De onde é que já saí? De Maputo, mas ainda é cedo para pensar nisso. De Bocas del Toro – larguei, voltei a entrar, voltei a largar e ainda hoje penso no Palmar Tent Lodge onde ia todos os dias ao fim da tarde beber um rum punch e ver o mar numa das praias mais bonitas que me foi dado ver. (Não sou grande apreciador de praia, por isso dizer que aquela praia está ao nível da de Salines, na Martinique ou das do Parque Nacional Manuel António, na Costa Rica, ou daquela onde ia nas Filipinas, não recordo o nome, é dizer muito.)

          Deixei Genebra aos bocadinhos, levei quase dois anos a mudar-me para Cascais – daqui a dias estarei ali de novo, o que me leva a pensar no que é «deixar um sítio», partir. Alguma vez partimos, verdadeiramente? Onde é que ia, antes deste desvio todo? Zurique. Nunca mais ali voltei. Morava na Niederdorf, no centro do centro. O apartamento ficava por cima de uma boutique da moda, que não tinha cabines para as senhoras mudarem de roupa. Quando saía para ir trabalhar – trabalhava nas limpezas, para um refugiado político checoslovaco que só não me surpreendeu porque já tinha estado na Rússia Soviética. O homem conhecia o conceito de exploração até ao fundo e levava-o a sério -  via as senhoras na boutique a mudar de roupa no meio da loja, visão abençoada naquele tempo em que ninguém usava soutien. Limpava bancos (literal, não metaforicamente). Um dos que limpava tinha uma quantidade que me parecia ilimitada de obras do Christo e ali me familiarizei com as obras deste artista. 
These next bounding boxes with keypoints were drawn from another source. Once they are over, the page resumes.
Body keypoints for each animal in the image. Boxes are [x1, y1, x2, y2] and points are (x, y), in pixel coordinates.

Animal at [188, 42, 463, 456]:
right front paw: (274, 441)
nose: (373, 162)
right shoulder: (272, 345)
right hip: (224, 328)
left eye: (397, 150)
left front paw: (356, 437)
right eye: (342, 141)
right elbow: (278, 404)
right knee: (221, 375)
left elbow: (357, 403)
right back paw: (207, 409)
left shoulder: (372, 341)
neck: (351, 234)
          Outra cidade que deixei várias vezes e nunca deixei foi S. Luís do Maranhão, onde ainda hoje um bocadinho de mim se passeia pelas ruas e ao fim da tarde vai beber uma cerveja ao Mercado do Peixe, ver o decote da Jeny e trocar com ela sorrisos de entendido: «Este decote serve para vender cervejas», diz-me. «Eu sei, Jeny». Falávamos sem trocar uma só palavra. (Não sei de onde vem este gosto pelo entendimento tácito. Suponho que seja a noção de pertença a um grupo. Esta grande fraternidade de pessoas que não se conhecem, mas conhecem as mesmas coisas, viveram as mesmas situações, passaram pelo mesmo e sabem que hoje sou eu e amanhã és tu e depois de amanhã será outro e é para isso que estamos cá.)
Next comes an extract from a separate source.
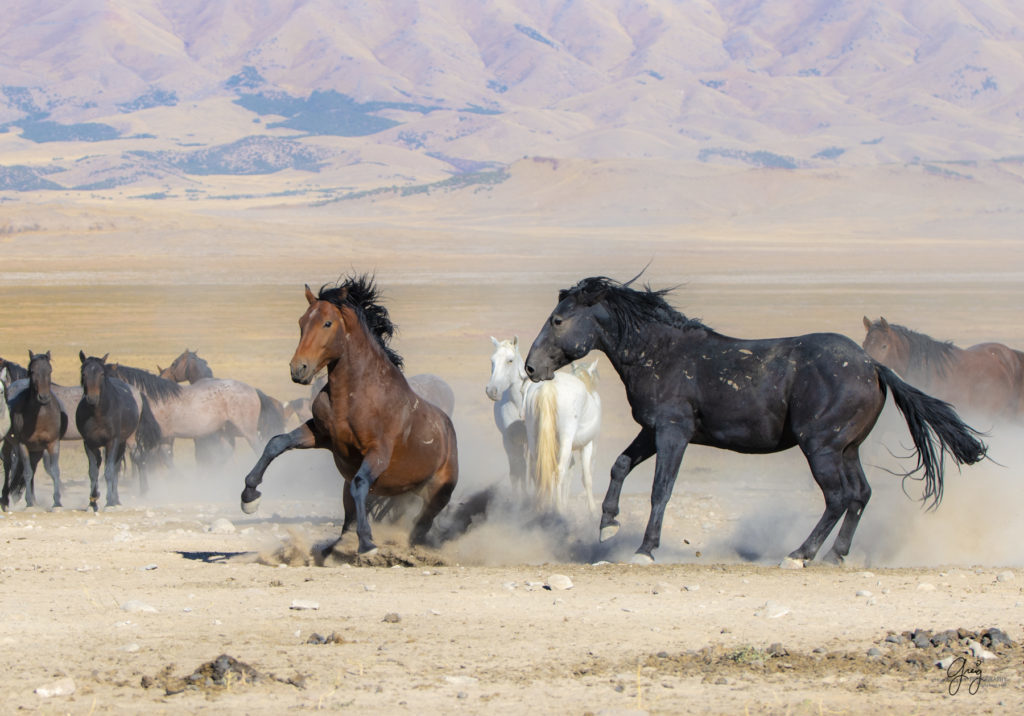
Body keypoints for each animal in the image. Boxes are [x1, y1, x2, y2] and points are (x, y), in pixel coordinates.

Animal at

          Deixei Antigua, aonde espero nunca mais voltar; Bequia, onde quero voltar para morrer. Deixei St. Martin, ilha mágica porque mistura tudo o que as outras são. Deixei Jost van Dyke vezes de mais porque ali se  bebe o melhor cocktail do mundo – chama-se Painkiller e é o único cocktail que conheço cujo nome corresponde à realidade. Deixei Bitter End, fim amargo de tudo o que de bom aquelas ilhas têm. Deixei o Burundi, vencedor vencido e o Zaire, vencido mas revoltado. Deixei Kindu, uma evacuação como aquelas que se vêem nos filmes, soldados armados por todo o lado, o avião a parar para me deixar entrar, uma mãe a ter de escolher qual dos filhos a acompanharia na fuga.
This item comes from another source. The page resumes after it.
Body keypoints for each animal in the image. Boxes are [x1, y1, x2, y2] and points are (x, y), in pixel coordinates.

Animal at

As partidas marcam mais do que as chegadas, com a possível excepção de Bequia (pronuncia-se Béqüei) porque ali mal cheguei e pela segunda vez na vida vi o lugar onde quero morrer (o primeiro é praticamente inacessível. Chama-se península de Burton e fica na margem oeste do lago Tanganica. Não se pode querer morrer num lugar ao qual não se pode voltar). A Bequia quero voltar, todos os marinheiros querem. Richard Dey escreveu as coisas mais bonitas que há sobre esta ilha. Não tenho o livro comigo, mas é de lá que vem aquele verso que não me deixa: «I know them. I am one of them.»

          Já deixei mais sítios do que aqueles a que cheguei: a matemática das viagens não é algébrica, é alquímica.